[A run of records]
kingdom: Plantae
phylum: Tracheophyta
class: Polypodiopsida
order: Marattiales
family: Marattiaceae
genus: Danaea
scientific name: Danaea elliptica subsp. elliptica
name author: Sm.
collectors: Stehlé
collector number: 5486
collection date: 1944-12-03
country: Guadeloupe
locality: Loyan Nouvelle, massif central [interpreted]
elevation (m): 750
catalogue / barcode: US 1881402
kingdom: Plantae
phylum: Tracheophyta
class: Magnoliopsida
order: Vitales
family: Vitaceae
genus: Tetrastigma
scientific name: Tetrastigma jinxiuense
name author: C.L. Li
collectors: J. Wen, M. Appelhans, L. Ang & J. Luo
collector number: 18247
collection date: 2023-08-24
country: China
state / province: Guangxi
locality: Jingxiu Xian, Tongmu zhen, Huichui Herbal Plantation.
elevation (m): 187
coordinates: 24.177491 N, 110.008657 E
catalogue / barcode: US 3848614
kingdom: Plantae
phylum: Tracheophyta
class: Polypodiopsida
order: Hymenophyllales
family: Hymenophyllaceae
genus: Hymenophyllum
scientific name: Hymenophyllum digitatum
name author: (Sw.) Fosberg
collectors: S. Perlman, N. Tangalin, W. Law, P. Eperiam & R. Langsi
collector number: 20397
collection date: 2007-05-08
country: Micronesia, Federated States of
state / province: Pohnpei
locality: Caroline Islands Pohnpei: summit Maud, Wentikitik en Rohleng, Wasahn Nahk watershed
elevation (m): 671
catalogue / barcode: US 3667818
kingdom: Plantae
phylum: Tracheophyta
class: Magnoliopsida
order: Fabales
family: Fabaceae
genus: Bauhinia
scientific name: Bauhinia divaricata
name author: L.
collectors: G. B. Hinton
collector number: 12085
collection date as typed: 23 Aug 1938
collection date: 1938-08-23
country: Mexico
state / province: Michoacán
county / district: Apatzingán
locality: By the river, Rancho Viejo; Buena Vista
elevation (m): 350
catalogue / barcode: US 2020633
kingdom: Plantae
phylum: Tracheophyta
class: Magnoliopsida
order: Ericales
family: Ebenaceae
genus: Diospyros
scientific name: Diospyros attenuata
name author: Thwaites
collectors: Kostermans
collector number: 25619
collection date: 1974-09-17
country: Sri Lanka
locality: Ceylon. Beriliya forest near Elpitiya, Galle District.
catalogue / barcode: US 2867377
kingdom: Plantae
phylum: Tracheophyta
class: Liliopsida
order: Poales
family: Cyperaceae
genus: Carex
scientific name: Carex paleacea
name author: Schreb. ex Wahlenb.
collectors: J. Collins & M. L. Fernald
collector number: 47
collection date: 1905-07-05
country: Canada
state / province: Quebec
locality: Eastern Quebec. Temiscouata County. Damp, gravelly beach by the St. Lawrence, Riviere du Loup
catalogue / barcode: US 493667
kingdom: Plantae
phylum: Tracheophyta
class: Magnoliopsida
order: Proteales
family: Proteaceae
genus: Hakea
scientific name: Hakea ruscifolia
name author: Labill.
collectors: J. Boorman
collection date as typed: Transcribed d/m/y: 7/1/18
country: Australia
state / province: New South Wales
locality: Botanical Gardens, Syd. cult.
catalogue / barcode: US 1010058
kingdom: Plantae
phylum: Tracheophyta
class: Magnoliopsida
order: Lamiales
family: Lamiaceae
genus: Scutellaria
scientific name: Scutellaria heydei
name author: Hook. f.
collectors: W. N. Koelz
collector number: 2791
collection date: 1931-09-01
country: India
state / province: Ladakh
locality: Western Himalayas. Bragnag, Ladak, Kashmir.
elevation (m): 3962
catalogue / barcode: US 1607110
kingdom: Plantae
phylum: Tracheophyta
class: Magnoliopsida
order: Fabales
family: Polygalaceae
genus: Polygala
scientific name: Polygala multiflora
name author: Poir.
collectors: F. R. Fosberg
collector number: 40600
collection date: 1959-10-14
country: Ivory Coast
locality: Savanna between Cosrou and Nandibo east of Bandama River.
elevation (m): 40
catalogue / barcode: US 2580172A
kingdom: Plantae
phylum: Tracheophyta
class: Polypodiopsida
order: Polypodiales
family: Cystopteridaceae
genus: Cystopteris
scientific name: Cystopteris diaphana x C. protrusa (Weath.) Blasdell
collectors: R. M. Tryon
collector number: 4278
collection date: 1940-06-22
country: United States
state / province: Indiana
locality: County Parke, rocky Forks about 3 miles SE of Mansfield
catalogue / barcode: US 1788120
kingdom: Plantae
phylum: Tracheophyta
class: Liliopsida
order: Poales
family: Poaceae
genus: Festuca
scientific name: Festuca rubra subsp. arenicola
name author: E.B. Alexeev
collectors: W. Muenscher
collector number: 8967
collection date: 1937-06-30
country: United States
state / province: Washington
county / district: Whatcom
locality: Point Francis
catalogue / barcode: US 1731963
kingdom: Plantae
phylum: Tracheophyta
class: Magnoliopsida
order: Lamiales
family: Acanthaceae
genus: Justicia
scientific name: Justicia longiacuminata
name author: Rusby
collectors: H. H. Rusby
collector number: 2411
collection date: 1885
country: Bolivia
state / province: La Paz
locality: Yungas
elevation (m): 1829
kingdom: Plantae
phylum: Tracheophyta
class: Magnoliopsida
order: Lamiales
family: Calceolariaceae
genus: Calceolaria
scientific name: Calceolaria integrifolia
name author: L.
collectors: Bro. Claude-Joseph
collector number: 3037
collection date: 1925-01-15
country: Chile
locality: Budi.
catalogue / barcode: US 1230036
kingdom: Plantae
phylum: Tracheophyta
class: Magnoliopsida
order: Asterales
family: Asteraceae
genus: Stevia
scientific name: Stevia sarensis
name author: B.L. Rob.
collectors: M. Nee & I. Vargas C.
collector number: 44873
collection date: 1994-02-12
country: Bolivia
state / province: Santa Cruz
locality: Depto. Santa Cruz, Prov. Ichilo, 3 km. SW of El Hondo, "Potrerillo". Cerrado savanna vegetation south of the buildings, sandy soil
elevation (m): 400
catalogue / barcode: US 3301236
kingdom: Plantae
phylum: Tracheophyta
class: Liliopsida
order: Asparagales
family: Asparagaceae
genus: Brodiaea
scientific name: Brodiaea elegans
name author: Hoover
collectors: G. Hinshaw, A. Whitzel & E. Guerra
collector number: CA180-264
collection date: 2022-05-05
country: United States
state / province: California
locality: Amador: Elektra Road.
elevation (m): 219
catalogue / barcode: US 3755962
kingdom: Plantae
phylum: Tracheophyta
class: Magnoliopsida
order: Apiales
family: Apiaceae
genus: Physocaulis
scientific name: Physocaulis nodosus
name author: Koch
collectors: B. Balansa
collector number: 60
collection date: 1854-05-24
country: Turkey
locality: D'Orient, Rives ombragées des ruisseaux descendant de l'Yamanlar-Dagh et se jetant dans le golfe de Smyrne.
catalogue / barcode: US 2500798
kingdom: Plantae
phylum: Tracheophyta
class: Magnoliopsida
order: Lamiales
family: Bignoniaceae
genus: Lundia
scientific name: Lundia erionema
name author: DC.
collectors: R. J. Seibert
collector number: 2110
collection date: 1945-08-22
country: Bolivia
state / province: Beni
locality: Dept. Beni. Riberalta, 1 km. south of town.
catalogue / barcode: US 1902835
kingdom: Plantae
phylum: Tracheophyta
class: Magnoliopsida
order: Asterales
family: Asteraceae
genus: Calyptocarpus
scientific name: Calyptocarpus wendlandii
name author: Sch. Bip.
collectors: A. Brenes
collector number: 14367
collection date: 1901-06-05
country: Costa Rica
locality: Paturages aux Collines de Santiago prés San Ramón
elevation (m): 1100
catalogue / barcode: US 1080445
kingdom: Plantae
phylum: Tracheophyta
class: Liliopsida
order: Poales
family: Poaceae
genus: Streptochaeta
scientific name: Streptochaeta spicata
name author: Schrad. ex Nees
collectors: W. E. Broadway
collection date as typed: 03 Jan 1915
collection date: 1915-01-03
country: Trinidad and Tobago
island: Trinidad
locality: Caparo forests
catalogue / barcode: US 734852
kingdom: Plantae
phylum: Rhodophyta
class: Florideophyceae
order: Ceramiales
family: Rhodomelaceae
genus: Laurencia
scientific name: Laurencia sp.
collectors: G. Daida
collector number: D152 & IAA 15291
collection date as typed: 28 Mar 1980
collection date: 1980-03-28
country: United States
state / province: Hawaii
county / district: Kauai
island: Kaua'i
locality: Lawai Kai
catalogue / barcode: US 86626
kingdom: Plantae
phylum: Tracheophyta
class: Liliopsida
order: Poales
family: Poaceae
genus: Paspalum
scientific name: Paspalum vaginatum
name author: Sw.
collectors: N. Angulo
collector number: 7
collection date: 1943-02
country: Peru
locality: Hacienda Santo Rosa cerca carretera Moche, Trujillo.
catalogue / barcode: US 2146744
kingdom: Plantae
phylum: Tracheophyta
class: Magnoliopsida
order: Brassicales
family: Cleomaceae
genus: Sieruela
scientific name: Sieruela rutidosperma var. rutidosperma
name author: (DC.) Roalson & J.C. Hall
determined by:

Prompt: Format the part of the records that opens with the line containing "collectors: G. Daida" and closes with the last line of the records as a numbered list, leaving out any blank lines.

Answer in full:
1. collectors: G. Daida
2. collector number: D152 & IAA 15291
3. collection date as typed: 28 Mar 1980
4. collection date: 1980-03-28
5. country: United States
6. state / province: Hawaii
7. county / district: Kauai
8. island: Kaua'i
9. locality: Lawai Kai
10. catalogue / barcode: US 86626
11. kingdom: Plantae
12. phylum: Tracheophyta
13. class: Liliopsida
14. order: Poales
15. family: Poaceae
16. genus: Paspalum
17. scientific name: Paspalum vaginatum
18. name author: Sw.
19. collectors: N. Angulo
20. collector number: 7
21. collection date: 1943-02
22. country: Peru
23. locality: Hacienda Santo Rosa cerca carretera Moche, Trujillo.
24. catalogue / barcode: US 2146744
25. kingdom: Plantae
26. phylum: Tracheophyta
27. class: Magnoliopsida
28. order: Brassicales
29. family: Cleomaceae
30. genus: Sieruela
31. scientific name: Sieruela rutidosperma var. rutidosperma
32. name author: (DC.) Roalson & J.C. Hall
33. determined by:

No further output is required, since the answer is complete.